Проходит несколько часов (дней? месяцев?), он не знает, сколько именно. Ксавье напоминает себе, что время теперь для него неважно, ведь всю дальнейшую жизнь он проведёт в оковах. Не жизнь. Существование. Впервые в жизни он задумывается о самоубийстве, но вряд ли у него будет такая возможность.
Ему бы ненавидеть Аддамс.
Ведь это целиком и полностью ее вина.
Но Ксавье не может испытывать ненависти к смыслу своей жизни.
Лишь только сводящую с ума беспросветную горечь.
В уголках глаз скапливаются слезы, в горле стоит ком, но он почти этого не замечает, вперившись потухшим взглядом в один из двадцати семи металлических прутьев.
Кап-кап-кап.
Кажется, ему все-таки удаётся задремать, потому что, услышав в коридоре торопливые шаги, Ксавье не сразу может сфокусировать зрение. А когда картинка перед глазами становится четкой, ему начинает казаться, что он видит кошмарный сон. По ту сторону решётки стоит Уэнсдэй.

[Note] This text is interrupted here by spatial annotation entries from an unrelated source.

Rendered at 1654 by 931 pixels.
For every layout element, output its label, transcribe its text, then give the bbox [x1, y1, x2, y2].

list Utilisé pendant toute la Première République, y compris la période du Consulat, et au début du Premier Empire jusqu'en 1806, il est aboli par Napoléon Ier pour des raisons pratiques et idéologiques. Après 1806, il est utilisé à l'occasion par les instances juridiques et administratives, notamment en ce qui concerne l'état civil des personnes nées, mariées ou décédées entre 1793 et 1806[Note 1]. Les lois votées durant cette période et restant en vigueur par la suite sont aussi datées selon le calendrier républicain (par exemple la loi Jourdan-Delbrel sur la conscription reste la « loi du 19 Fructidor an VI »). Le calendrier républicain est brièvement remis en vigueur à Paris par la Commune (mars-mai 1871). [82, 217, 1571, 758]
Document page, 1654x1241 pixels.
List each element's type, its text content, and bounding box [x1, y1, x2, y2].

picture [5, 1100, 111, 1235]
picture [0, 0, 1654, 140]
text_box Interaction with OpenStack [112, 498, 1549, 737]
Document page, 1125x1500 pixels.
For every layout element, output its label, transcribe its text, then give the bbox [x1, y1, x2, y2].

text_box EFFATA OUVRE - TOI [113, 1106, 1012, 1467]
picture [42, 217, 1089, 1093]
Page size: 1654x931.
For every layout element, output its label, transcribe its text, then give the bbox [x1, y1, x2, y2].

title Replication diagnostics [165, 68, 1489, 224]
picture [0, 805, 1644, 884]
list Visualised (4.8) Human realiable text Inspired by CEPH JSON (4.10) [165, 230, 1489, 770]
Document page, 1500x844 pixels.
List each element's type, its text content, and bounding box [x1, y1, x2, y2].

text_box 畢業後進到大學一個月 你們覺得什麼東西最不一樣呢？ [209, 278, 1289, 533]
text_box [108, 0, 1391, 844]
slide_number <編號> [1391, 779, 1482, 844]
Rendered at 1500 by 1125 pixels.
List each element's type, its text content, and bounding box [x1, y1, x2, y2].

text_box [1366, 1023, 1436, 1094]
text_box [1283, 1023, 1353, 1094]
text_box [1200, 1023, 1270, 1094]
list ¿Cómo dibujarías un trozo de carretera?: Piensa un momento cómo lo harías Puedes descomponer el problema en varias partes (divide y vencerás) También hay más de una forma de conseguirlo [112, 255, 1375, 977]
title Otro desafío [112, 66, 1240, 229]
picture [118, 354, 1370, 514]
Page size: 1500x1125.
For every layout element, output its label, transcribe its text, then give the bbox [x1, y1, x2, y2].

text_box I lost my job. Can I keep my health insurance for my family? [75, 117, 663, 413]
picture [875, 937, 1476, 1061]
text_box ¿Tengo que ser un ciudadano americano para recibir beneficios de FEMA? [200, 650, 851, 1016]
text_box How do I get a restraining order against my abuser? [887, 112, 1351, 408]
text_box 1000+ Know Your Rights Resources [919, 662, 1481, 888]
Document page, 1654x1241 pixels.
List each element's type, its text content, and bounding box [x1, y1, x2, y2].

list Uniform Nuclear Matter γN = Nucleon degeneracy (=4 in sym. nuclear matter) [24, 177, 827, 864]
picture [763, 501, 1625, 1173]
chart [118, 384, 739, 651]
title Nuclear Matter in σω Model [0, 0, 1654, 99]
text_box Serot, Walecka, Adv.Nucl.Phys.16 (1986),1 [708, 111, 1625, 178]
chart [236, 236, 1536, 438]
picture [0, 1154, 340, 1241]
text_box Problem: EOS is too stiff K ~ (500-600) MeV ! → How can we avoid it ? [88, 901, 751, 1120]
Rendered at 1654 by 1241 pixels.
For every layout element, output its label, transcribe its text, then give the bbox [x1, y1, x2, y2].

— Времени мало. Вещь отвлёк охрану и зациклил камеры, — совершенно буднично произносит Аддамс, словно это не она совсем недавно вонзила ему нож в спину. От такой наглости у Ксавье перехватывает дыхание.
— Зачем ты пришла? — выплевывает он, и даже сокрушительное влечение к ней отступает на задний план, оставляя лишь злобную обиду.
— Я знаю, что ты не хайд. Хайд — Тайлер, и он подставил тебя с моей помощью.
В любой другой момент Ксавье бы вздохнул с облегчением, осознав, что теперь она ему верит, но только не сейчас.
Не после того, как она беспощадно отдала его копам спустя десять минут после того, как стонала в его руках.
Это слишком чудовищно даже для неё.
— Как ты поняла? — он не может не задать этот вопрос.
— Мне было видение… — Аддамс на мгновение запинается, но продолжает. — Когда он поцеловал меня.
Он ощущает почти физическую боль, такую сильную, что теряет способность дышать.
Она ведь уже уничтожила его. Зачем она продолжает с садистской виртуозностью наносить все новые и новые душевные раны?